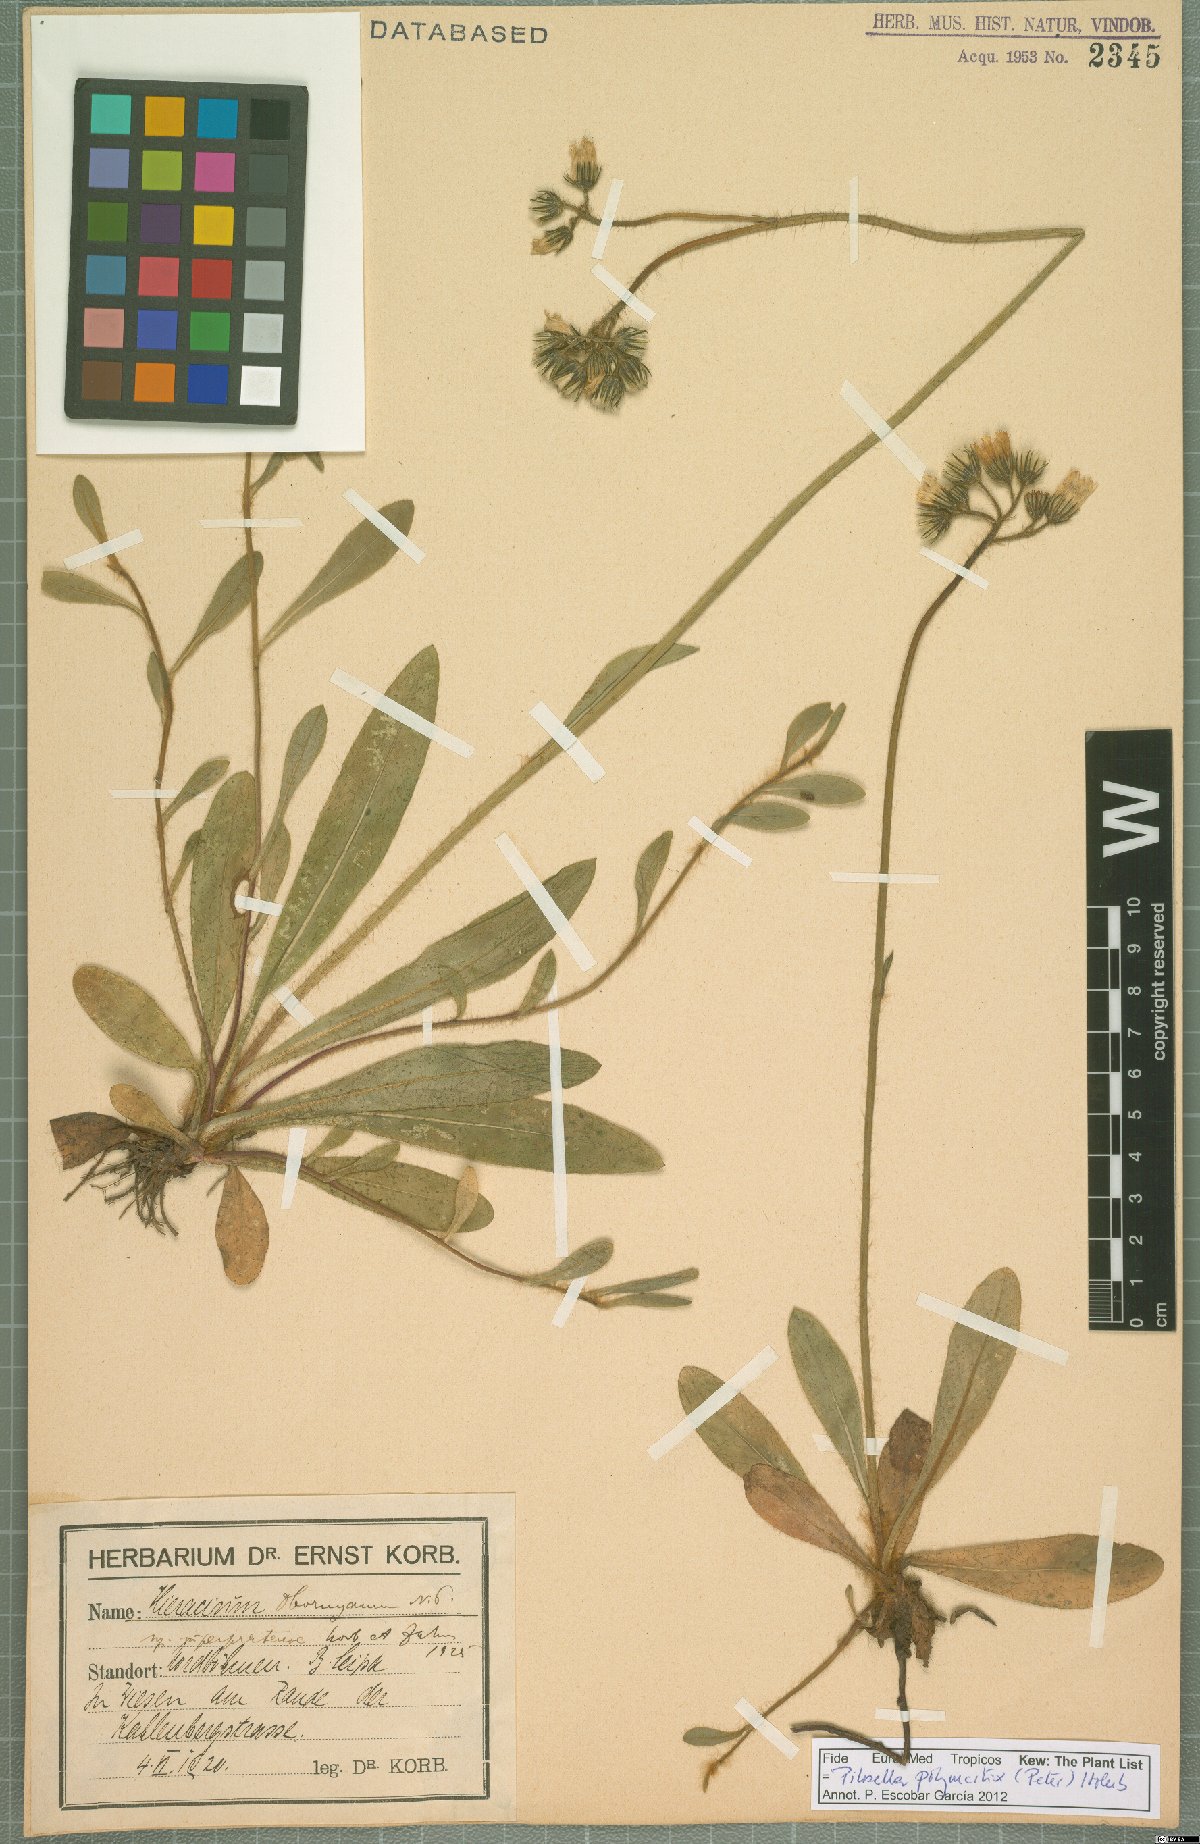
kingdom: Plantae
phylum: Tracheophyta
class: Magnoliopsida
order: Asterales
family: Asteraceae
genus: Pilosella
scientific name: Pilosella polymastix
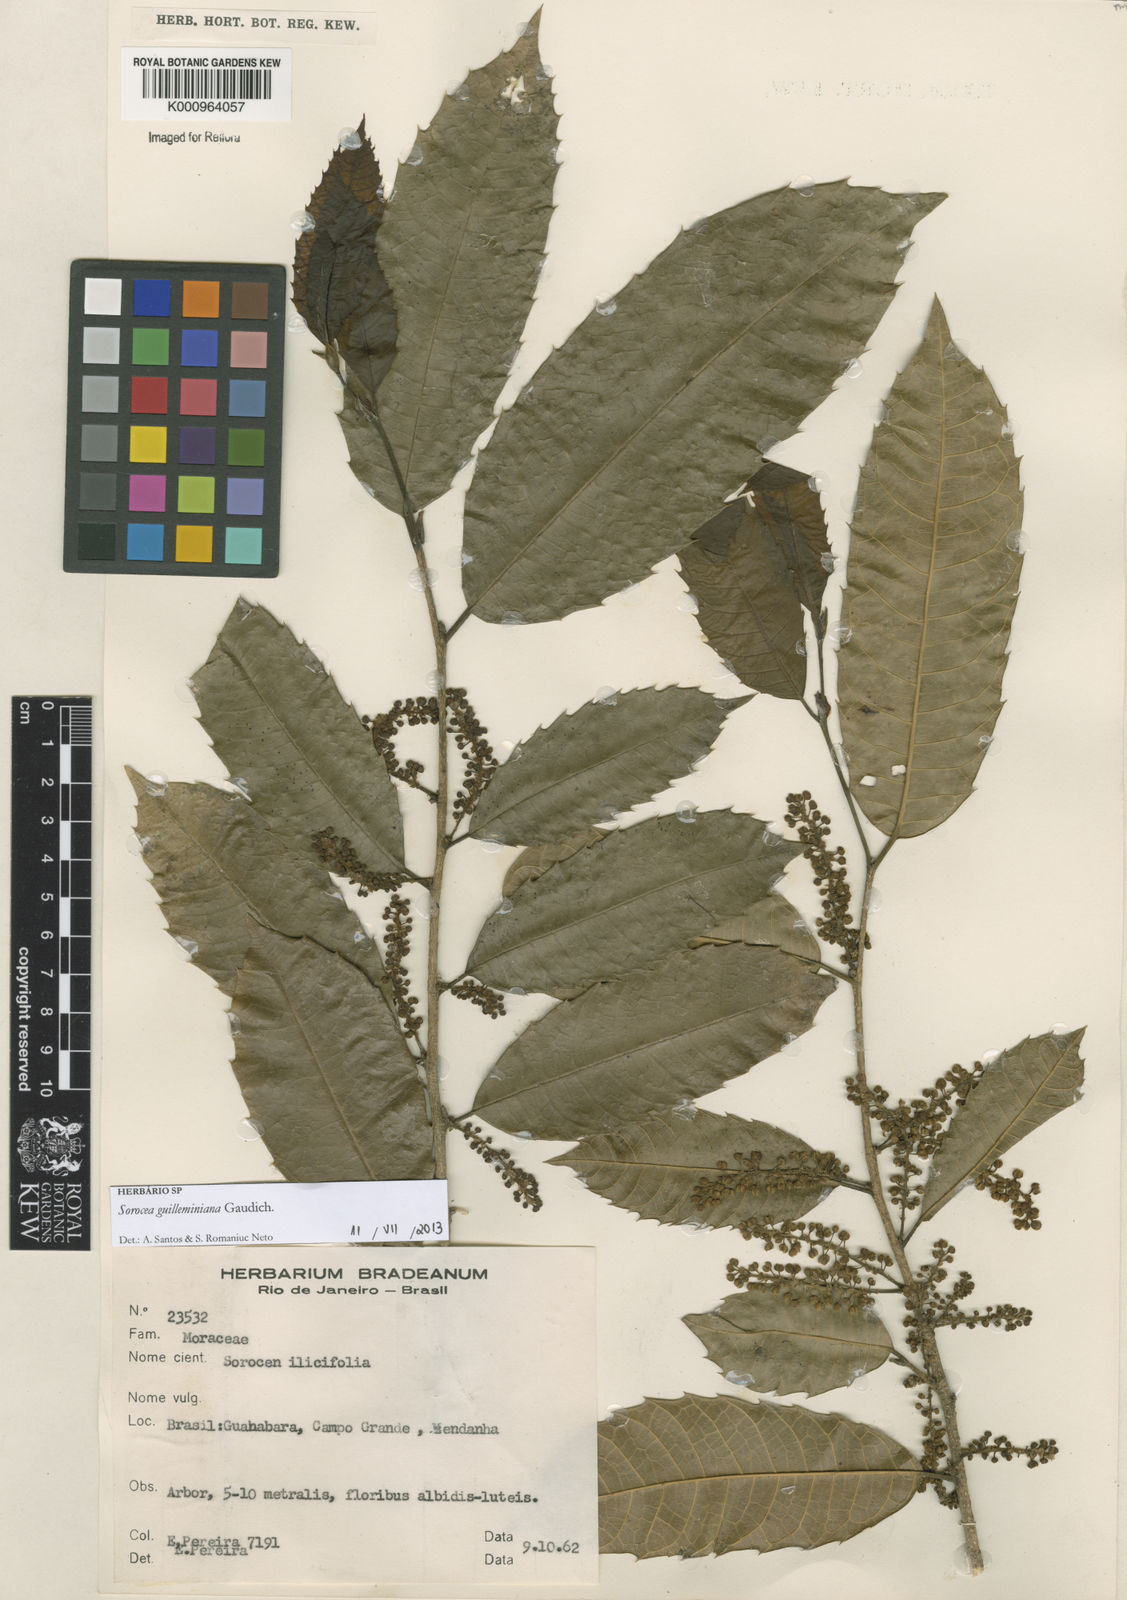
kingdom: Plantae
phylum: Tracheophyta
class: Magnoliopsida
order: Rosales
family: Moraceae
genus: Sorocea
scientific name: Sorocea guilleminiana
━━━━━━━━
Work instructions:
Swap "scientific name" for "species" in the part of the entries that opens with the line containing "scientific name: Pilosella polymastix" and closes at the end of the entries, leaving everything else unchanged. Give only those lines and leave out the pictures.

The completed task:
species: Pilosella polymastix
kingdom: Plantae
phylum: Tracheophyta
class: Magnoliopsida
order: Rosales
family: Moraceae
genus: Sorocea
species: Sorocea guilleminiana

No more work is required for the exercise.